Some sanity was restored in 2015, when the Cardinals actually lost their meaningless games—all three of them, in Atlanta, after the Cardinals simultaneously clinched home-field advantage, the NL Central, and 100 wins with a victory over the Pirates in Game 159. The 2015 Braves were a very bad team, but they shut out the Cardinals for the series, thanks in large part to the half-speed lineups a team with no incentive to win utilized. And then in 2016, the Cardinals entered the final game of the season within striking distance of a Wild Card spot, and thus the team fielded a typical lineup (until a Giants victory cemented the Cardinals’ elimination, at which point the team opted for a more theatrical approach).
Choosing any year and making it the beginning point for this data set is going to be somewhat unfulfilling because any starting point can be construed as arbitrary. I chose 2010 over 2011, a year that I, through illogical personal biases, view as the beginning of this current Cardinals run, or 2012, the first year of the Mike Matheny/post-Albert Pujols era, because it’s a nice even cutoff. And since 2010, no team has played fewer meaningless games than the St.
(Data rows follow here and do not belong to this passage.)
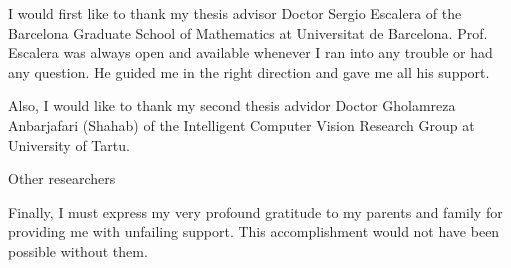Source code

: 
\begin{acknowledgements}

I would first like to thank my thesis advisor Doctor Sergio Escalera of the Barcelona Graduate School of Mathematics at Universitat de Barcelona. Prof. Escalera  was always open and available whenever I ran into any trouble or had any question. He guided me in the right direction and gave me all his support. 

Also, I would like to thank my second thesis advidor Doctor Gholamreza Anbarjafari (Shahab) of the Intelligent Computer Vision Research Group at University of Tartu.

Other researchers

Finally, I must express my very profound gratitude to my parents and family for providing me with unfailing support. This accomplishment would not have been possible without them.

\end{acknowledgements}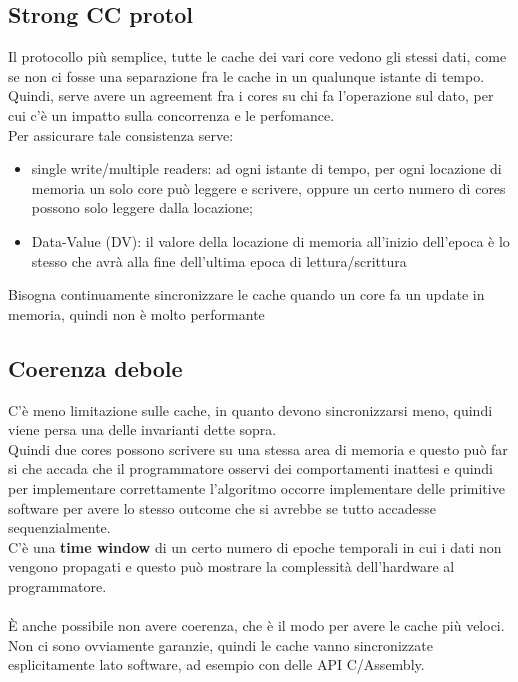 \documentclass[12pt, oneside]{extbook} %
\begin{document}
\subsection{Strong CC protol}
Il protocollo più semplice, tutte le cache dei vari core vedono gli stessi dati, come se non ci fosse una separazione fra le cache in un qualunque istante di tempo. Quindi, serve avere un agreement fra i cores su chi fa l'operazione sul dato, per cui c'è un impatto sulla concorrenza e le perfomance.\\ Per assicurare tale consistenza serve:
\begin{itemize}
\item single write/multiple readers: ad ogni istante di tempo, per ogni locazione di memoria un solo core può leggere e scrivere, oppure un certo numero di cores possono solo leggere dalla locazione;
\item Data-Value (DV): il valore della locazione di memoria all'inizio dell'epoca è lo stesso che avrà alla fine dell'ultima epoca di lettura/scrittura
\end{itemize}
Bisogna continuamente sincronizzare le cache quando un core fa un update in memoria, quindi non è molto performante
\subsection{Coerenza debole}
C'è meno limitazione sulle cache, in quanto devono sincronizzarsi meno, quindi viene persa una delle invarianti dette sopra.\\ Quindi due cores possono scrivere su una stessa area di memoria e questo può far si che accada che il programmatore osservi dei comportamenti inattesi e quindi per implementare correttamente l'algoritmo occorre implementare delle primitive software per avere lo stesso outcome che si avrebbe se tutto accadesse sequenzialmente.\\ C'è una \textbf{time window} di un certo numero di epoche temporali in cui i dati non vengono propagati e questo può mostrare la complessità dell'hardware al programmatore.\\\\ È anche possibile non avere coerenza, che è il modo per avere le cache più veloci. Non ci sono ovviamente garanzie, quindi le cache vanno sincronizzate esplicitamente lato software, ad esempio con delle API C/Assembly.
\end{document}
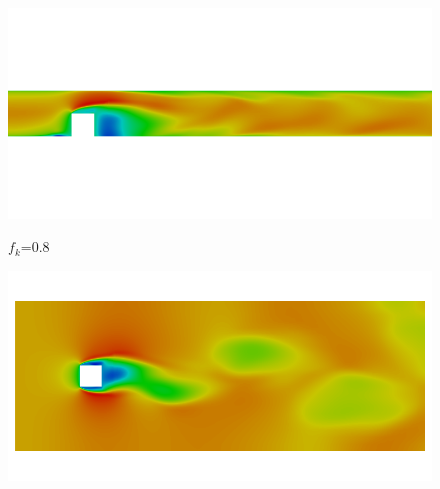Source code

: \begin{figure}[H]
\begin{minipage}[b]{0.5\linewidth}
\includegraphics[scale=0.25]{figure/coarse/eight/Umag_z.png}
\caption*{$f_k$=0.8}
\end{minipage}
\begin{minipage}[b]{0.5\linewidth}
\includegraphics[scale=0.25]{figure/coarse/eight/Umag_y.png}
\caption*{}
\end{minipage}\\
\label{fig:eight}
\end{figure}
\newpage
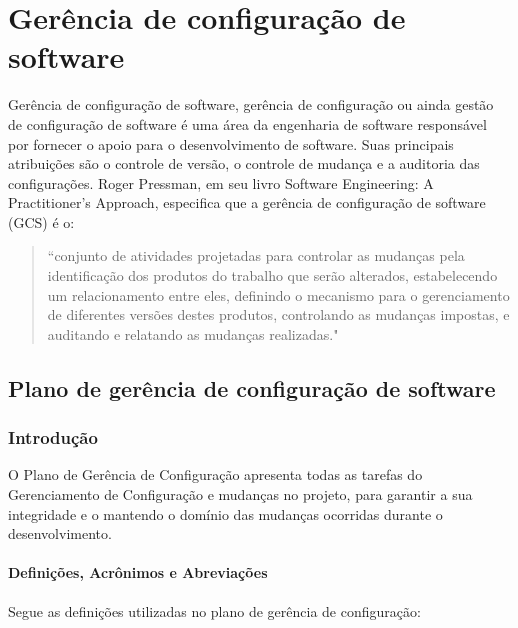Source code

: \section{Gerência de configuração de software}
\label{sec:gerenciaconfig}

Gerência de configuração de software, gerência de configuração ou ainda gestão de configuração de software é uma área da engenharia de software responsável por fornecer o apoio para o desenvolvimento de software. Suas principais atribuições são o controle de versão, o controle de mudança e a auditoria das configurações. Roger Pressman, em seu livro Software Engineering: A Practitioner's Approach, especifica que a gerência de configuração de software (GCS) é o:

\begin{quote}
“conjunto de atividades projetadas para controlar as mudanças pela identificação dos produtos do trabalho que serão alterados, estabelecendo um relacionamento entre eles, definindo o mecanismo para o gerenciamento de diferentes versões destes produtos, controlando as mudanças impostas, e auditando e relatando as mudanças realizadas."
\end{quote}

\subsection{Plano de gerência de configuração de software}

\subsubsection{Introdução}

O Plano de Gerência de Configuração apresenta todas as tarefas do Gerenciamento de Configuração e mudanças no projeto, para garantir a sua integridade e o mantendo o domínio das mudanças ocorridas durante o desenvolvimento. 

\paragraph{Definições, Acrônimos e Abreviações}

Segue as definições utilizadas no plano de gerência de configuração:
Louis Cardinals.
This is mostly a reflection of the team’s success, but it is also partly the result of the team never being dominant (even the 100-win team of 2015 was somewhat overshadowed by the 98-win Pirates and 97-win Cubs chasing them in September). Last year’s Cubs, for instance, played seven games to close out 2016 after having clinched the NL’s best record.
Several of MLB’s stalwart teams had individual seasons with more meaningless games than the Cardinals have over seven years. For the first four seasons of the 2010s, the Braves more or less kept pace with the Cardinals, playing only seven meaningless games to the six of the Cardinals, but in 2014, the Braves played seven, and once the tanking hit its stride in 2015, they pulled away—22 meaningless games in 2015 and 20 in 2016 (one could make an argument that losing teams deserve a further bump because if a team is, say, ten games back with eleven games to go, fans won’t realistically perceive themselves as “in it”, though I decided to keep it simple and go with mathematical elimination as the threshold; if you wish to consider all-but-eliminated, adjust accordingly and consider a larger lead for the Cardinals by this measure).
Some of the decade’s more successful franchises have also had individual seasons with more meaningless games. The Los Angeles Dodgers and Washington Nationals have become two of the sport’s premier organizations, but in 2010, they were underwhelming enough to play 11 and 20 meaningless games, respectively. The Texas Rangers played in zero meaningless games for a three-year stretch from 2011 through 2013, but cratered in 2014 and played in 22 of them. Only the New York Yankees, a franchise which won at least 84 games in every season this century, are within reasonable striking distance of the Cardinals’ consistency, at 14.
After a disappointing weekend at Wrigley Field, the odds that the Cardinals make the playoffs are looking longer and longer, but the team is playing with a specific purpose. It may not, and probably won’t, come to fruition, and it is likely that the Cardinals will play a nonzero number of meaningless games in 2017, but there is virtue to the organization’s ability to keep this to a minimum. As disappointing as the 2016 Cardinals could be considered, there were 162 games fans watched with a sense of importance. In a season without meaningless games, September feels like the playoffs, since every game has an additional layer of significance.